Given instruction:
Extract every line of the listing below that contains the string "bottom", treating uppercase and lowercase letters as distinct.

Data entries:
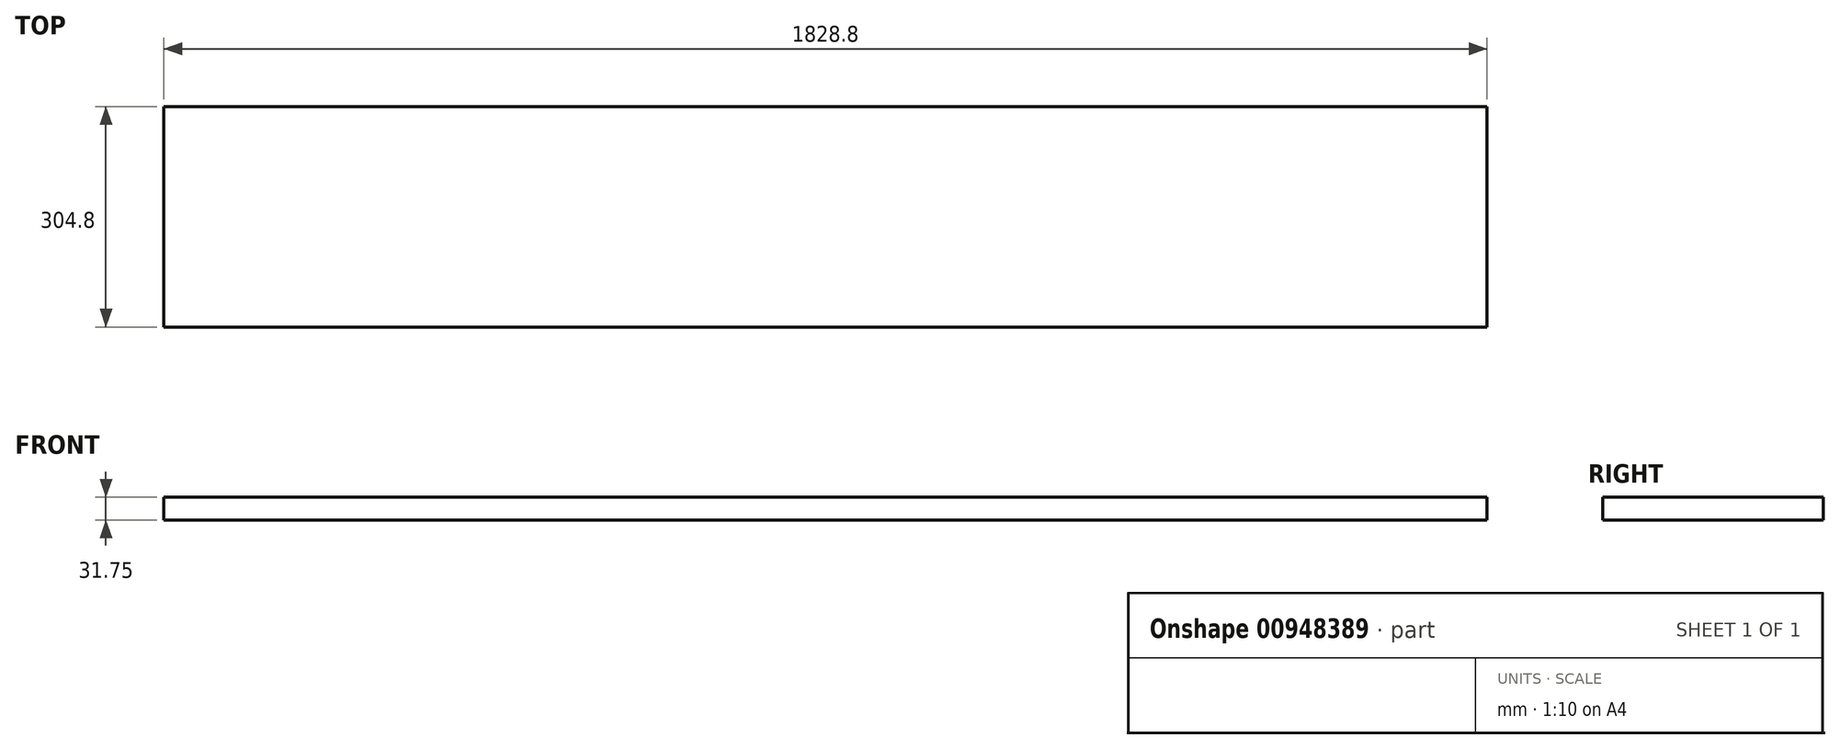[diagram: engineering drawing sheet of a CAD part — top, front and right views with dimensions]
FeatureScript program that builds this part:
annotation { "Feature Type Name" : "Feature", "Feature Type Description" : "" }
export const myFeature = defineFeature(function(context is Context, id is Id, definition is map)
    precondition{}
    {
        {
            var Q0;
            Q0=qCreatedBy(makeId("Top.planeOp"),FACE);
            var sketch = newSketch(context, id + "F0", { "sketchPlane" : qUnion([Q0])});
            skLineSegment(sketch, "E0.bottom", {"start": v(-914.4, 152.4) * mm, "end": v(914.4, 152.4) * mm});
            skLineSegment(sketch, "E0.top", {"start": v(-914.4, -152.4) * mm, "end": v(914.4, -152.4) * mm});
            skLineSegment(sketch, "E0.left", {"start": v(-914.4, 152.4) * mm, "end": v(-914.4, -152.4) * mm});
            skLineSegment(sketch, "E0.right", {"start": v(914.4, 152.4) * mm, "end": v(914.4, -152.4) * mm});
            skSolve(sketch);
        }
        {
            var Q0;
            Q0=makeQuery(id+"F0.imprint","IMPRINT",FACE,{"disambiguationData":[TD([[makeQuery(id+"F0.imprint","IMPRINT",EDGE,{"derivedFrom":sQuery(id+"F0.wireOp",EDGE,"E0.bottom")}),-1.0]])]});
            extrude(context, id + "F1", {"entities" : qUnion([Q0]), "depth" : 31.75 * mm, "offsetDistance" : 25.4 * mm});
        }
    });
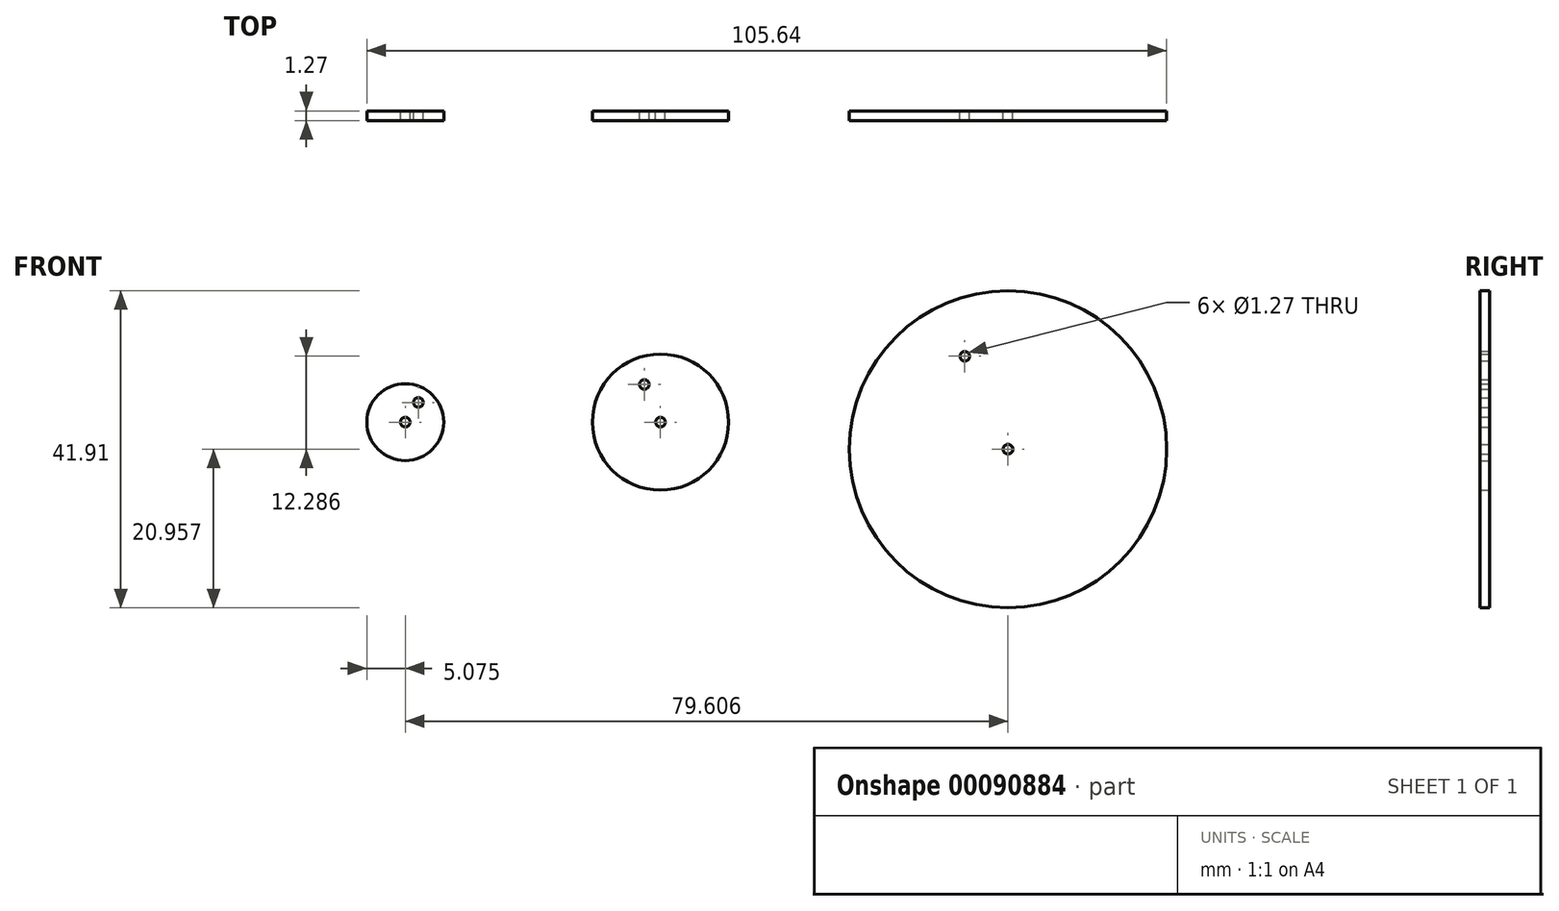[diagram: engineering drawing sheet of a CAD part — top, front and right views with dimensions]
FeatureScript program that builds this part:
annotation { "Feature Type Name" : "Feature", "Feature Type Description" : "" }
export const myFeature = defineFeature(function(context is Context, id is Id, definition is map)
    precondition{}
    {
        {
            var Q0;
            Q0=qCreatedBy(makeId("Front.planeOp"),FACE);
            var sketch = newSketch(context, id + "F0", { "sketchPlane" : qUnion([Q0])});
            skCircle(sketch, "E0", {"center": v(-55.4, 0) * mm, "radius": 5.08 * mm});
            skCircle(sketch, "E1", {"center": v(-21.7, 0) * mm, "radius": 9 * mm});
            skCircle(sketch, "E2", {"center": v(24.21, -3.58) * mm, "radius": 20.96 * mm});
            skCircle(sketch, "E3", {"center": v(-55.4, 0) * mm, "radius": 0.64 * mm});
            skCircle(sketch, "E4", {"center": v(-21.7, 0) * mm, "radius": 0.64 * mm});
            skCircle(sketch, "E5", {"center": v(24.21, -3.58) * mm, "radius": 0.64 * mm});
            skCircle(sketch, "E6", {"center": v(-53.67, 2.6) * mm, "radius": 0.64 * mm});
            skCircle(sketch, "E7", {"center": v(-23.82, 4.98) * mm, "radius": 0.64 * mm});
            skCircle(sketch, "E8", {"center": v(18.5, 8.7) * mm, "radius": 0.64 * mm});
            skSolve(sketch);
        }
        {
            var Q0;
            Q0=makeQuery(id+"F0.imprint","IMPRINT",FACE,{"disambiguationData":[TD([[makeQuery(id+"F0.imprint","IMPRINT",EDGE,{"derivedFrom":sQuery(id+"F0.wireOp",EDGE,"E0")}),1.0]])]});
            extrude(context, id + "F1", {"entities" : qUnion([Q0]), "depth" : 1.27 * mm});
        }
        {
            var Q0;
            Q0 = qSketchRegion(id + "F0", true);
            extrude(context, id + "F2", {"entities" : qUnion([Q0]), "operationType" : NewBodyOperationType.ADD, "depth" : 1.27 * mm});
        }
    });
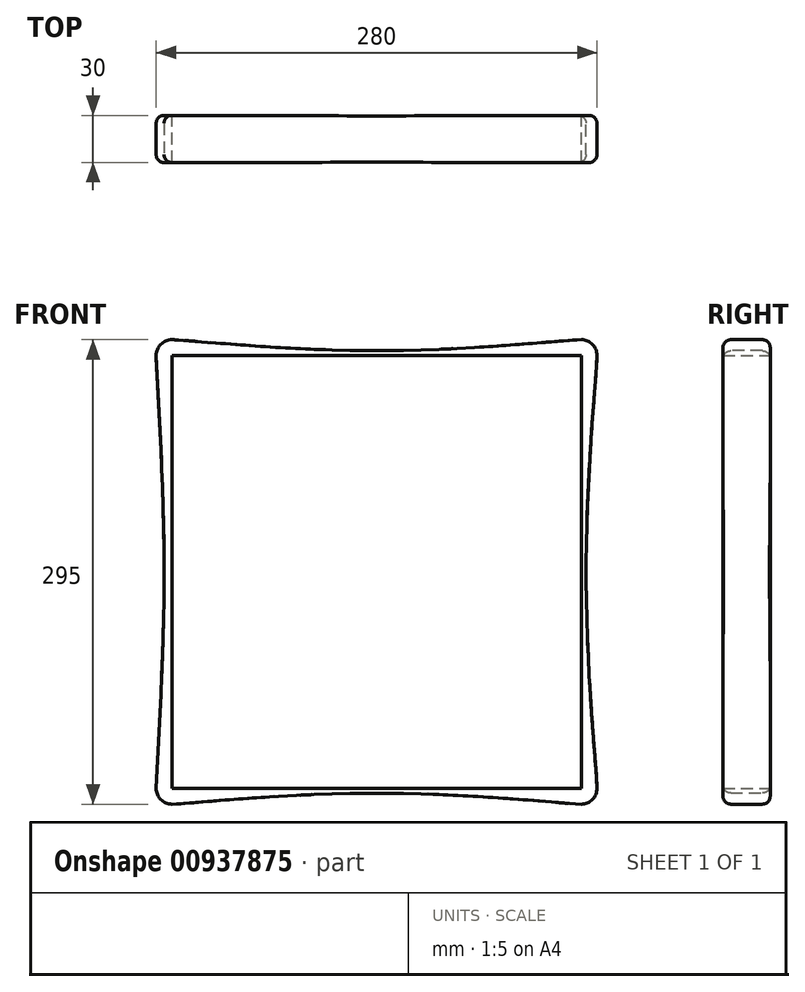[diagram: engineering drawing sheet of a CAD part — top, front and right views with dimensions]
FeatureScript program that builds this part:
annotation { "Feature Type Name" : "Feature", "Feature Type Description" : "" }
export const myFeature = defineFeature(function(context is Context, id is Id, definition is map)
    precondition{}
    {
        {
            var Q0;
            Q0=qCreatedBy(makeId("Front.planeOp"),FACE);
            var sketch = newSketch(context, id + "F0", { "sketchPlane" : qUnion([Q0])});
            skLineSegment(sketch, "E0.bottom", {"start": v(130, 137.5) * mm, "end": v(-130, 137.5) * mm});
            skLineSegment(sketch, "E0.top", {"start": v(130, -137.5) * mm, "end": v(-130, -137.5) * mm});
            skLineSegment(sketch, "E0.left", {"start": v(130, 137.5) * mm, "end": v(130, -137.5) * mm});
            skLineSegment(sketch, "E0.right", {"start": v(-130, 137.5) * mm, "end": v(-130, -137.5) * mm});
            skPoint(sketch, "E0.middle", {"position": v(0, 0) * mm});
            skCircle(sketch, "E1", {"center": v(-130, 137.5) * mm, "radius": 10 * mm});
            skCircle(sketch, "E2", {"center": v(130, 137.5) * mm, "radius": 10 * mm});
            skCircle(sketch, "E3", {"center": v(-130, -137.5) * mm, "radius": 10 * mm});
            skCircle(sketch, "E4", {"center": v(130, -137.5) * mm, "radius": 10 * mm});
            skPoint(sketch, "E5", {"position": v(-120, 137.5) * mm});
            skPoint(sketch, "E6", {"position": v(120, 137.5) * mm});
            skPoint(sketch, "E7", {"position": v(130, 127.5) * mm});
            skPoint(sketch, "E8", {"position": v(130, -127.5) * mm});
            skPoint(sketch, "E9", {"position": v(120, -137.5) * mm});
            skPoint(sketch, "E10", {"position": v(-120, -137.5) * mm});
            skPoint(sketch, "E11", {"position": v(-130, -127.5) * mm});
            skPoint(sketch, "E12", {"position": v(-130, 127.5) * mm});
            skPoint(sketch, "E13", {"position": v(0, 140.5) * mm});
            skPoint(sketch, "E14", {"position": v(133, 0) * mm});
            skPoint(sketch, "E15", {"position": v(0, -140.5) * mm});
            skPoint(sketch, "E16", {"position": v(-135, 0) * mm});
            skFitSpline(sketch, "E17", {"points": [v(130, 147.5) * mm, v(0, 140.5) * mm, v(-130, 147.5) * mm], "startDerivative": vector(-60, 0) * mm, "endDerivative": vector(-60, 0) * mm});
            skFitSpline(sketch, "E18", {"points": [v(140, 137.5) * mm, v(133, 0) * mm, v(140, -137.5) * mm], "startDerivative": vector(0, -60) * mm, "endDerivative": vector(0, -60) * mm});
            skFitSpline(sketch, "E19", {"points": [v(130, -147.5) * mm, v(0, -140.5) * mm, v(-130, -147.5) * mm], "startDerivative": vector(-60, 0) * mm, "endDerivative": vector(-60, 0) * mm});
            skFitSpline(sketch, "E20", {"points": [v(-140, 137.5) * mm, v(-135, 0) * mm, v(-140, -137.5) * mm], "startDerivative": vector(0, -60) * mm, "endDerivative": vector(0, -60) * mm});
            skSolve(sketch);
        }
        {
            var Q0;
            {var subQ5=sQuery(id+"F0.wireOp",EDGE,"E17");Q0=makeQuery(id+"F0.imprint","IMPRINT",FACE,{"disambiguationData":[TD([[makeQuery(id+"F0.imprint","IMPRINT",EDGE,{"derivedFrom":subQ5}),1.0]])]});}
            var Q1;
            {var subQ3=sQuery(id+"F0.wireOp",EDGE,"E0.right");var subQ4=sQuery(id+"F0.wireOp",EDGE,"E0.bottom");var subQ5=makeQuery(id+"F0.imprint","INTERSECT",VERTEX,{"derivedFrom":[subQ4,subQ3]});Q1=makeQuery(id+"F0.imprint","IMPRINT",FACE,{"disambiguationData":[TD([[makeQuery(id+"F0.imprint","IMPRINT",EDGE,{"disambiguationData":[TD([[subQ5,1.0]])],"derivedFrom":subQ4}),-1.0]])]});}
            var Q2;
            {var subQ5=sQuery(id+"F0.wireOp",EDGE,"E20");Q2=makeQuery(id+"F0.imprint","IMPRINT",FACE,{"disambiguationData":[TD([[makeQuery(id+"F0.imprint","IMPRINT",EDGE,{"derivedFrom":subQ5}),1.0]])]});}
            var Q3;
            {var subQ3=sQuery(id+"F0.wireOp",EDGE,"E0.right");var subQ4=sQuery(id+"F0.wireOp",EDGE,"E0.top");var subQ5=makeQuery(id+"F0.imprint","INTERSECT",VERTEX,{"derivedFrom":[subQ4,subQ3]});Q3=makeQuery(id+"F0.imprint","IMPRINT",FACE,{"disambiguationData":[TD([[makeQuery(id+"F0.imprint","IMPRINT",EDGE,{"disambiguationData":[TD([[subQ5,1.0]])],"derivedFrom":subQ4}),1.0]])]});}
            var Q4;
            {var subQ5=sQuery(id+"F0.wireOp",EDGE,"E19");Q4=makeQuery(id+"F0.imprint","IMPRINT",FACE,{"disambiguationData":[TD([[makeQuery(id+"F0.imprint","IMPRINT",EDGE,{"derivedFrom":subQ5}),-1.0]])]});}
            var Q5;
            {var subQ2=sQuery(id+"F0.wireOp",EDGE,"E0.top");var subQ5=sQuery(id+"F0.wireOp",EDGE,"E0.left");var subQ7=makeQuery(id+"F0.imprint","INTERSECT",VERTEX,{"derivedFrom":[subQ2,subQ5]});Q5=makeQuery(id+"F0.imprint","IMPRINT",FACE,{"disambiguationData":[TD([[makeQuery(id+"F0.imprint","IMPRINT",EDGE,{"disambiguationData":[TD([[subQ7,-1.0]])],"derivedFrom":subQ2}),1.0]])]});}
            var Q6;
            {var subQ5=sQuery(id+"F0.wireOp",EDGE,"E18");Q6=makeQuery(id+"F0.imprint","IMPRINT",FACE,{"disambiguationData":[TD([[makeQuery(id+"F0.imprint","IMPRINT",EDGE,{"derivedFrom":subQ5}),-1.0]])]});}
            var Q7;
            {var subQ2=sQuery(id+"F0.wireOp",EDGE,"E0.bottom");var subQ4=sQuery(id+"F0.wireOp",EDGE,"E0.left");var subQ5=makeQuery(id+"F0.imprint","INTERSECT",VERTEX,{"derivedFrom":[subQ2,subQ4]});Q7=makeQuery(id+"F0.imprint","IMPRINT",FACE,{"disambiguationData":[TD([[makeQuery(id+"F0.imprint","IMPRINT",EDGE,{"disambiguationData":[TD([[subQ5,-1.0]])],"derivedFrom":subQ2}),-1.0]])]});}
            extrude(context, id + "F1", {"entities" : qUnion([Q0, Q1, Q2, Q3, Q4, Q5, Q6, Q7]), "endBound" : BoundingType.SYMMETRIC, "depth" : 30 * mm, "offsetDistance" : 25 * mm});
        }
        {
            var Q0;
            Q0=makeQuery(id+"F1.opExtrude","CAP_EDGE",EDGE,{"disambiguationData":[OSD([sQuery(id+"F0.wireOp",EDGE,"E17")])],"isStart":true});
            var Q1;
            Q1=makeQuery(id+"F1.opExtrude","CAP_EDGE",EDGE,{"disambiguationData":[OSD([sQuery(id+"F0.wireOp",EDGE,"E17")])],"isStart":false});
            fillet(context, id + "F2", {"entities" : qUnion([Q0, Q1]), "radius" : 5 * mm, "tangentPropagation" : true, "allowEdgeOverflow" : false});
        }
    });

Answer for the task:
            skLineSegment(sketch, "E0.bottom", {"start": v(-914.4, 152.4) * mm, "end": v(914.4, 152.4) * mm});
            Q0=makeQuery(id+"F0.imprint","IMPRINT",FACE,{"disambiguationData":[TD([[makeQuery(id+"F0.imprint","IMPRINT",EDGE,{"derivedFrom":sQuery(id+"F0.wireOp",EDGE,"E0.bottom")}),-1.0]])]});
            skLineSegment(sketch, "E0.bottom", {"start": v(130, 137.5) * mm, "end": v(-130, 137.5) * mm});
            {var subQ3=sQuery(id+"F0.wireOp",EDGE,"E0.right");var subQ4=sQuery(id+"F0.wireOp",EDGE,"E0.bottom");var subQ5=makeQuery(id+"F0.imprint","INTERSECT",VERTEX,{"derivedFrom":[subQ4,subQ3]});Q1=makeQuery(id+"F0.imprint","IMPRINT",FACE,{"disambiguationData":[TD([[makeQuery(id+"F0.imprint","IMPRINT",EDGE,{"disambiguationData":[TD([[subQ5,1.0]])],"derivedFrom":subQ4}),-1.0]])]});}
            {var subQ2=sQuery(id+"F0.wireOp",EDGE,"E0.bottom");var subQ4=sQuery(id+"F0.wireOp",EDGE,"E0.left");var subQ5=makeQuery(id+"F0.imprint","INTERSECT",VERTEX,{"derivedFrom":[subQ2,subQ4]});Q7=makeQuery(id+"F0.imprint","IMPRINT",FACE,{"disambiguationData":[TD([[makeQuery(id+"F0.imprint","IMPRINT",EDGE,{"disambiguationData":[TD([[subQ5,-1.0]])],"derivedFrom":subQ2}),-1.0]])]});}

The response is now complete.